By: Margie Brown, CIRI president and CEO
Last month I wrote in this column that the first step toward becoming a good corporate citizen is to be a good business. Companies must be profitable over the long term to sustainably benefit their communities by paying wages, dividends, taxes and other spending, including charitable donations.
That is how capitalism and free enterprise works. Private individuals and corporations go into business and make decisions about how to invest their money and labor based upon market conditions of supply, demand, price and distribution – and hopefully earn a profit. These decisions ultimately determine if enough profit is earned to stay in business.
History demonstrates that over the long-term, capitalism is far and away the most efficient way to organize an economy so that it efficiently allocates resources, matches supply with demand and creates wealth by rewarding hard work, ingenuity and innovation. China, for example, opened its markets 30 years ago and quickly grew from a developing nation into the world’s second biggest economy today. And Cuban leaders announced this month that after 50 years they are giving up on their failed economic system and instituting capitalist markets and private enterprise.
Unfortunately, while China and Cuba are taking steps to embrace a new economic system, it seems many Americans are growing increasingly wary and distrustful of capitalism and free enterprise. It is easy to understand these feelings. Our nation has suffered through an economic downturn of historic proportions, a downturn from which we have not fully recovered. We have high unemployment, home foreclosures, tight credit and other calamities — all on top of a looming national debt crisis – and all within our free enterprise system.
Clearly, the very risky business practices that some businesses utilized contributed to our current economic condition. And while public confidence in these businesses (and the free enterprise system that allowed them to grow so huge) is shaken, I believe mistrust of capitalism is misguided. Many of our current economic problems can be traced back to public policies that rewarded short-term profits and ignored long-term costs. In spite of this, capitalism remains the key to our nation’s economic recovery because it is the best, fastest and only way to motivate private investment that maximizes long-term value creation.

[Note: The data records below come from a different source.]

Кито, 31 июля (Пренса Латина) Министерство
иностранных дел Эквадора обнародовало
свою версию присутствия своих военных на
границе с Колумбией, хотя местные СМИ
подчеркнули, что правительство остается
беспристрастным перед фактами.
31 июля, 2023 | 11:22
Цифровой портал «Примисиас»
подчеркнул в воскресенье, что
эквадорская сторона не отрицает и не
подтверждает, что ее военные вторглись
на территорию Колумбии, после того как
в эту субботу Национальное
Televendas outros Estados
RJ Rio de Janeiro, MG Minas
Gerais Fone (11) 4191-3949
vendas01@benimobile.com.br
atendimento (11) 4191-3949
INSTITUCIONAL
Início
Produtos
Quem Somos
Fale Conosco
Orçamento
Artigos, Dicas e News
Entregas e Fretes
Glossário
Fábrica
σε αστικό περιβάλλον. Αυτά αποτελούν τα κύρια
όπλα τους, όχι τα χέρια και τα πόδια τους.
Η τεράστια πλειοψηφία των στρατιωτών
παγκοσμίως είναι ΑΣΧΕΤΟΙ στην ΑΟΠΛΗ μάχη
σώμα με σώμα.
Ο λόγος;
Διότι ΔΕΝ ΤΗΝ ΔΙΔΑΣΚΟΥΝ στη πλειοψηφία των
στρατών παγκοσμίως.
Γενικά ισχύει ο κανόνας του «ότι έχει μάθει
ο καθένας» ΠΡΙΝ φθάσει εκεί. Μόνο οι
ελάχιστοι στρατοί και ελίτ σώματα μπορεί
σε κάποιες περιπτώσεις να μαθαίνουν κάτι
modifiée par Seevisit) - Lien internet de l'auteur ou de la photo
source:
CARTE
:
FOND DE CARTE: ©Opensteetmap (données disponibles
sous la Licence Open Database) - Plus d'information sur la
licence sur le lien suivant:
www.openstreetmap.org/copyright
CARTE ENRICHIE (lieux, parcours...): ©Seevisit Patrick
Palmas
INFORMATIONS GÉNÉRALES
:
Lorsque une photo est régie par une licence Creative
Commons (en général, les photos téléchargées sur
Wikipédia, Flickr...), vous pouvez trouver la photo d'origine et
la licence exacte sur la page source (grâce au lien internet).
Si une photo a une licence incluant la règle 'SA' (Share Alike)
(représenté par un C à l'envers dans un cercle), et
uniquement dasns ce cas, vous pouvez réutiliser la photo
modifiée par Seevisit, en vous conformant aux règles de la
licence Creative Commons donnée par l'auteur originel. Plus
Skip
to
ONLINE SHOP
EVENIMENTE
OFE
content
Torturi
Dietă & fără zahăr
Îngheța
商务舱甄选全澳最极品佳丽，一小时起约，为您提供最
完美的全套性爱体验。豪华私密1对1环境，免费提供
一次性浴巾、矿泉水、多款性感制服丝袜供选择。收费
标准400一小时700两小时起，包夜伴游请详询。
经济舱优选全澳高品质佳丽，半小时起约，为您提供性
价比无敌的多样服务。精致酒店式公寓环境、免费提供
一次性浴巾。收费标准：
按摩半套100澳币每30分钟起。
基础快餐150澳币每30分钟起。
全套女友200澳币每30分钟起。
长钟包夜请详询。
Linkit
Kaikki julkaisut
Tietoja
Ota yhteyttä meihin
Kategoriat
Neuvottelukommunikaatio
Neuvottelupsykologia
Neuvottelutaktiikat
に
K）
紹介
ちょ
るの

Government does not have the resources to rebuild our economy. Consequently, government’s challenge is to craft and implement public policies and regulations that align the country’s long-term social and economic objectives with financial rewards.
The Alaska Native Claims Settlement Act, which became law almost 40 years ago, has been called a national experiment on a truly grand scale. It uses capitalism and the corporate business model to shape the federal government’s relationship with Alaska Native people. Alaska Native and congressional leaders were unified in their belief that ANCSA should not include reservations or sustained government oversight, intervention, grants, allocations or handouts that fail to incentivize permanent solutions and rely upon political will that can change with each election cycle. Instead, they built ANCSA upon a capitalist business model that offers opportunities for development and increasing value for generations of stakeholders in the form of dividends, jobs and economic growth.
The ANCSA drafters are not alone in their view that capitalism is the best way to ensure economic justice, particularly for indigenous people who are often left out and side-lined from economic prosperity. The distinguished and talented economist, Hernando de Soto, president of the Institute for Liberty and Democracy in Peru and author of the book The Mystery of Capital, wrote of capitalism: “I am not a die-hard capitalist. I do not view capitalism as credo”. He goes on to say that to achieve the goals of equal economic opportunity that includes indigenous people “—capitalism is the only game in town. It is the only system we know that provides us with the tools required to create massive surplus value.”
The ANCSA experiment of using the corporate model and free enterprise to settle indigenous land claims and combat social problems associated with poverty is demonstrating that capitalism works over the long term. CIRI and other Alaska Native corporations have persistently focused on long-term growth and profitability. And despite the recession, changing political landscapes and many other challenges, they are making progress, helping to sustain the Alaska economy and delivering long-term value.
Alaska Native people are using capitalism and the American economic system to build a sustainable future.